§ **PAGE EXCERPT**:
---+---
But let's be honest, NMD is just a Bush pork-barrel pay-back to the defence contractors who poured so much money into his election campaign. At the end of the day I doubt they care very much whether it works on not, just as long as the money keeps pouring in.
No, but they're going to come in handy if the US ever develops cyborg troops.
ZZZAP! Game over man - unless someone can invent an EMP weapon to take out EMP weapons, but then the bad guys would just develop an EMP weapon to destroy EMP weapons designed to destroy EMP weapons.
Hmmm perhaps we'd better go back to chucking rocks at one another?
But then, someone in the defence industry will try selling National Rock Defence - involving high speed missiles capable of destroying a pebble before it can break someone's window.
Hospitals shouldn't be considered valid targets in the first place.
They're not valid targets, they're specifically protected under the 1949 Geneva Convention.
---+---
[Records from a data source]
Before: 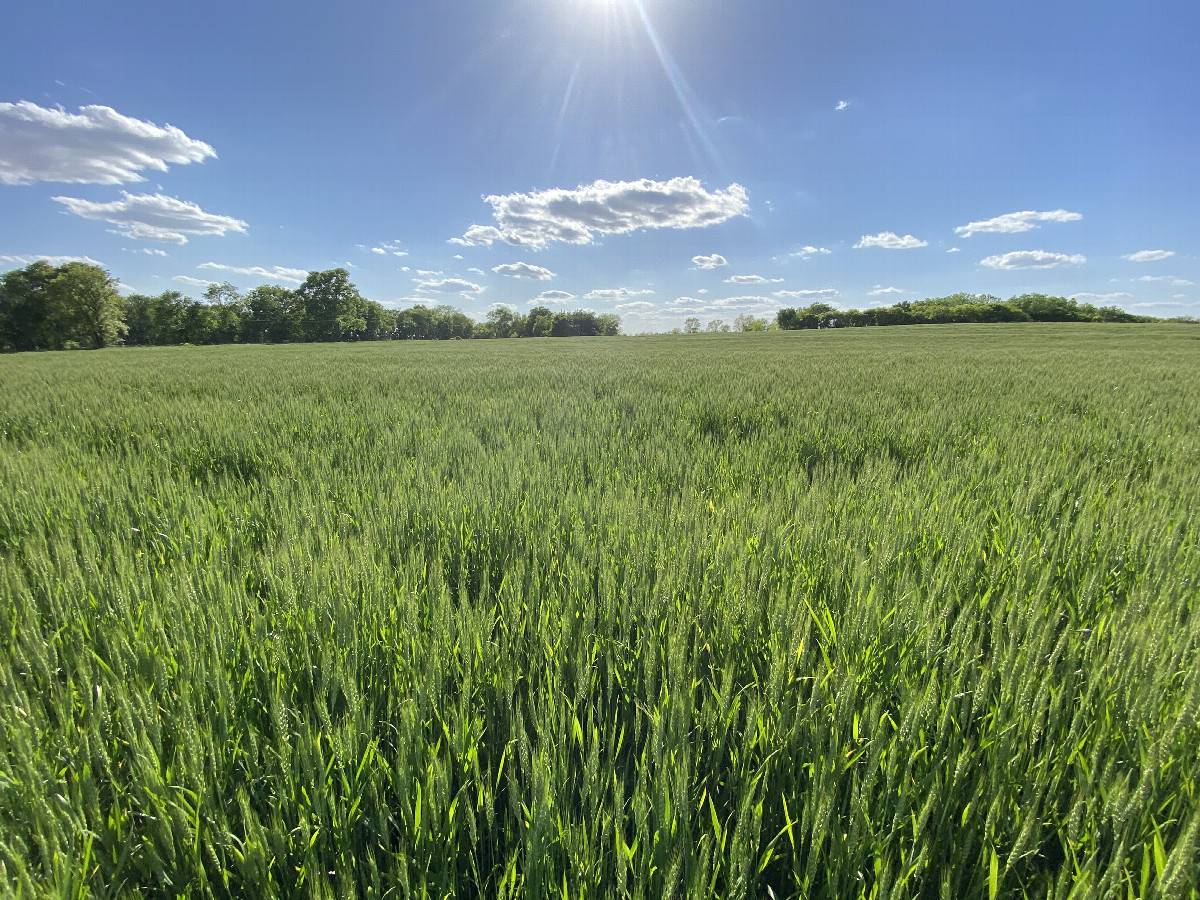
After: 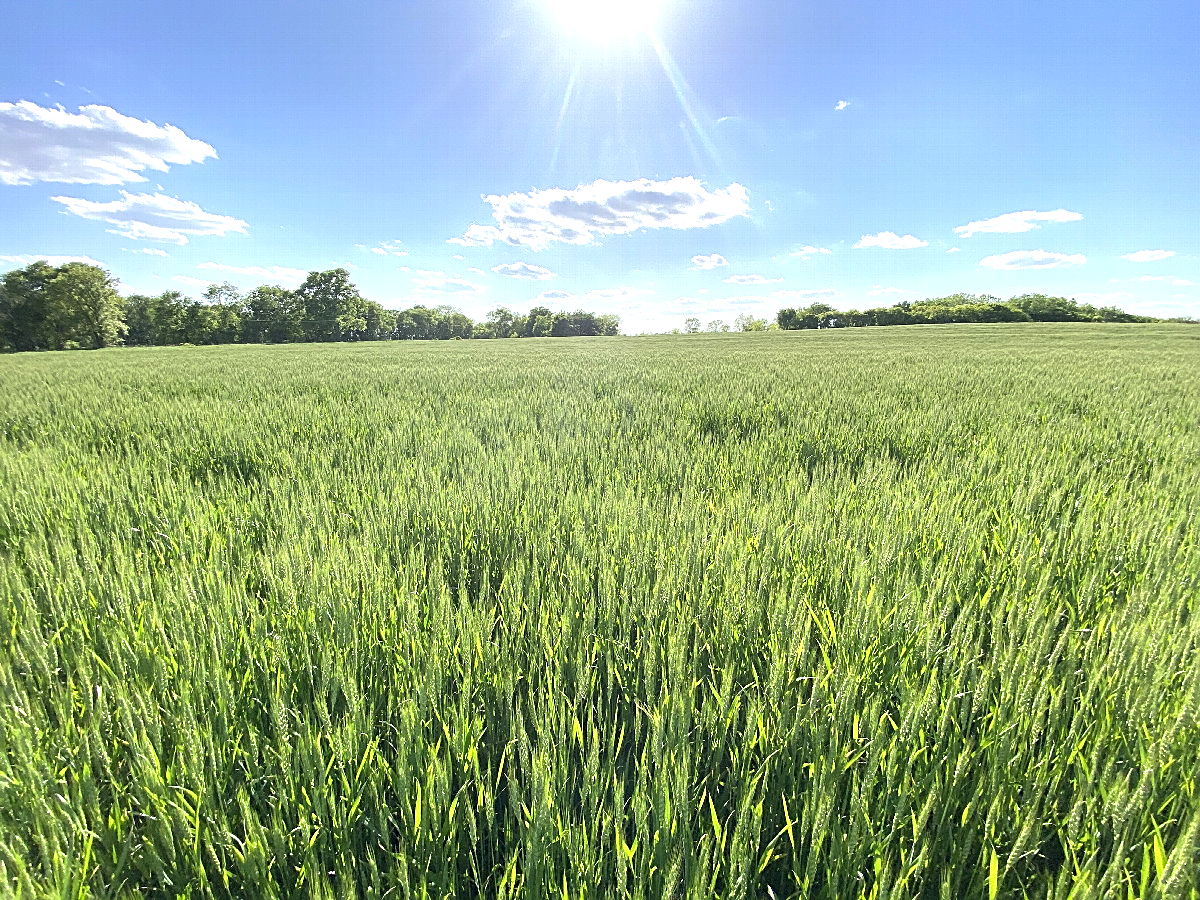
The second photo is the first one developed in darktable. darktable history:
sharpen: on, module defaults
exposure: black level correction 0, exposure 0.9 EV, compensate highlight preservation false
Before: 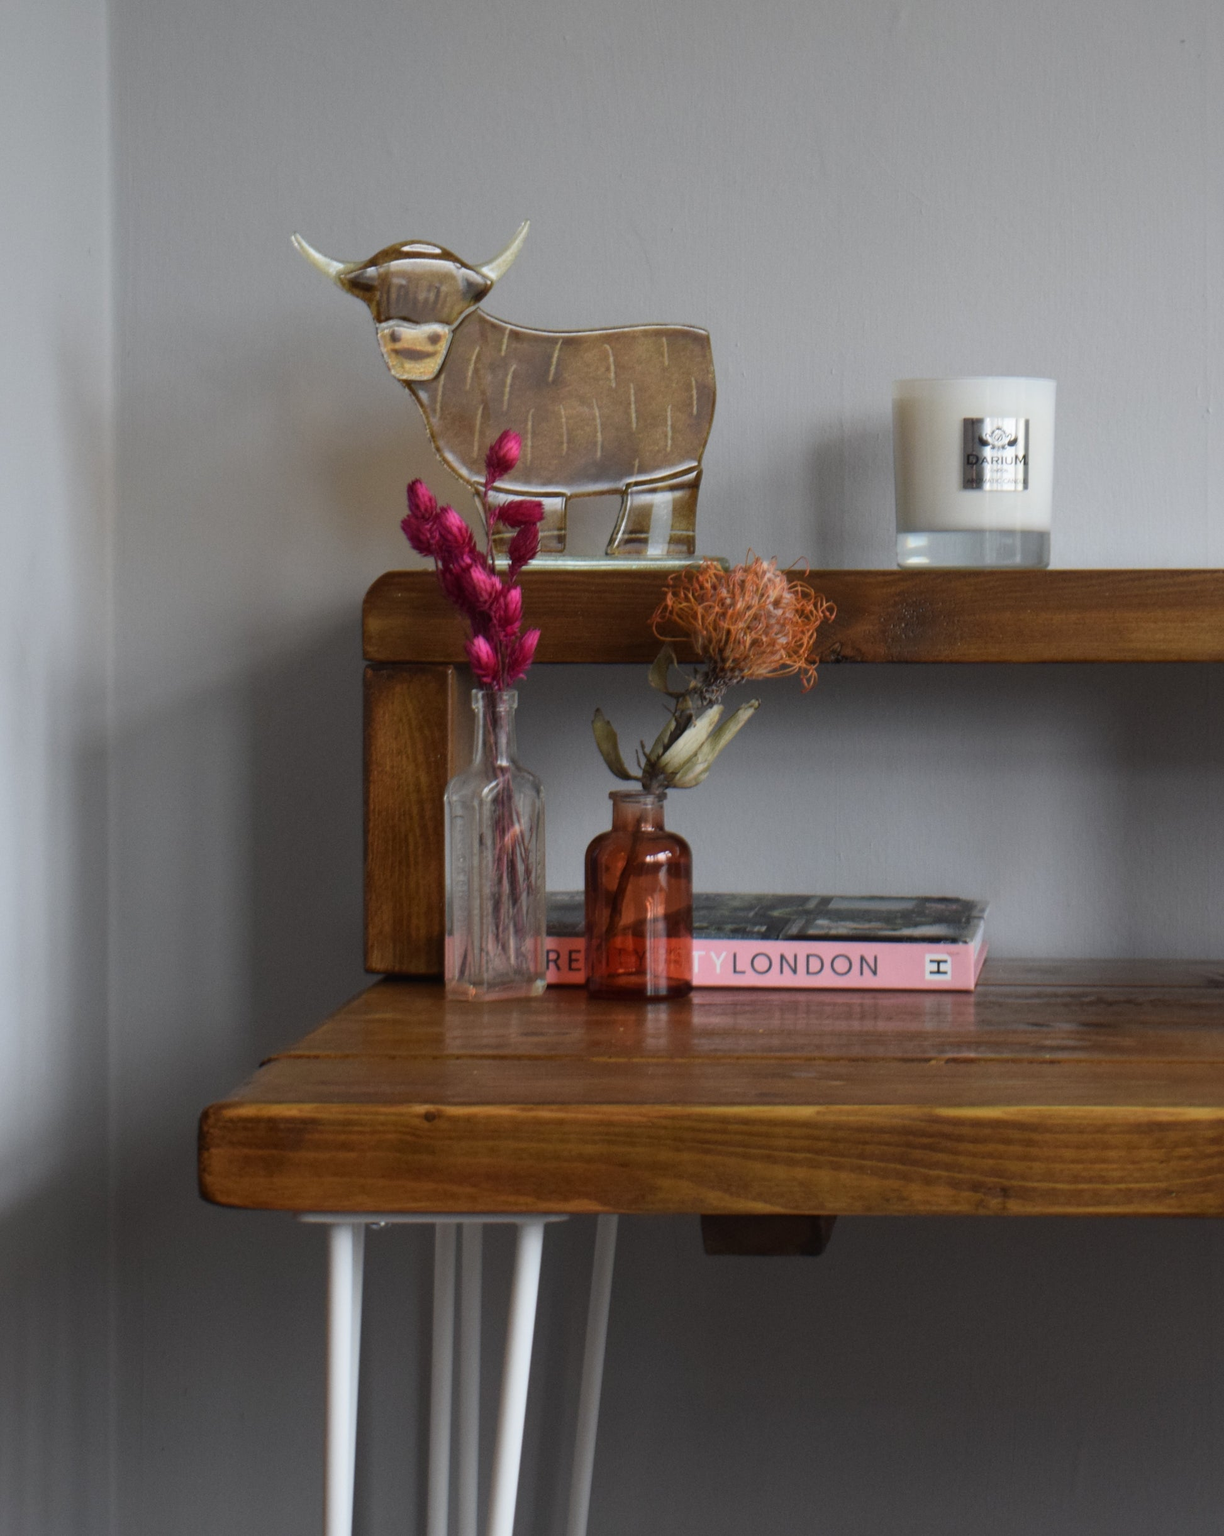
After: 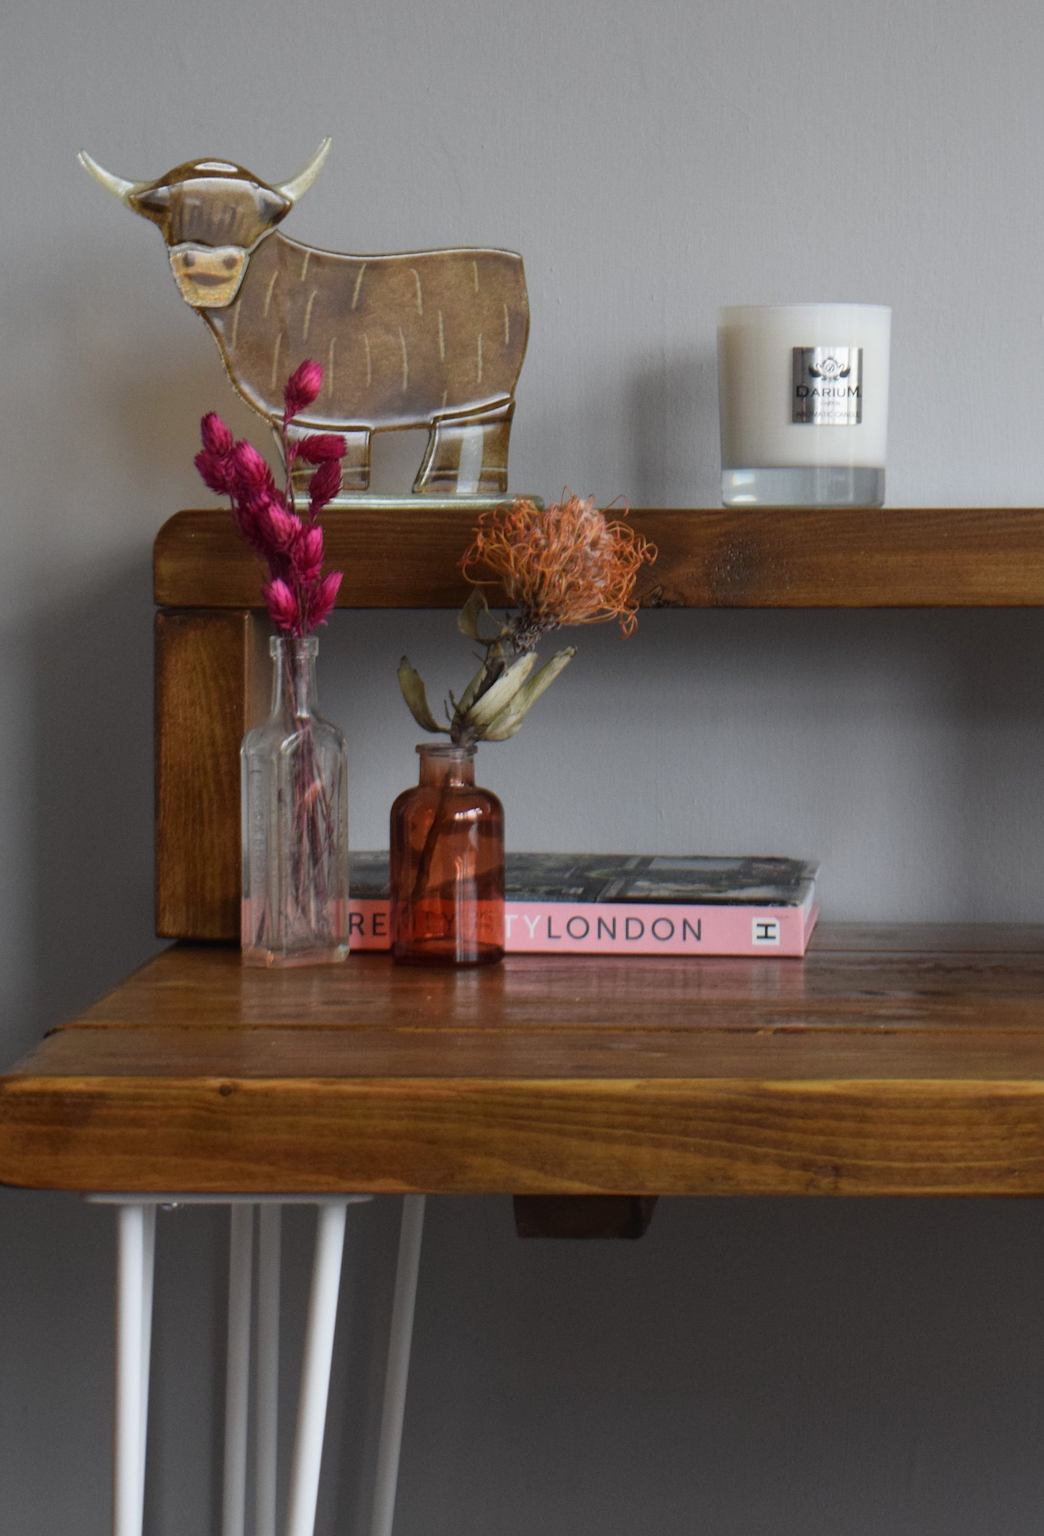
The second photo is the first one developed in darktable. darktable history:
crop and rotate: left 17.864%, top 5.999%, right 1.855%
---+---
Write out the part of the page excerpt between "ZZZAP! Game over" and "the first place.", inclusive.

ZZZAP! Game over man - unless someone can invent an EMP weapon to take out EMP weapons, but then the bad guys would just develop an EMP weapon to destroy EMP weapons designed to destroy EMP weapons.
Hmmm perhaps we'd better go back to chucking rocks at one another?
But then, someone in the defence industry will try selling National Rock Defence - involving high speed missiles capable of destroying a pebble before it can break someone's window.
Hospitals shouldn't be considered valid targets in the first place.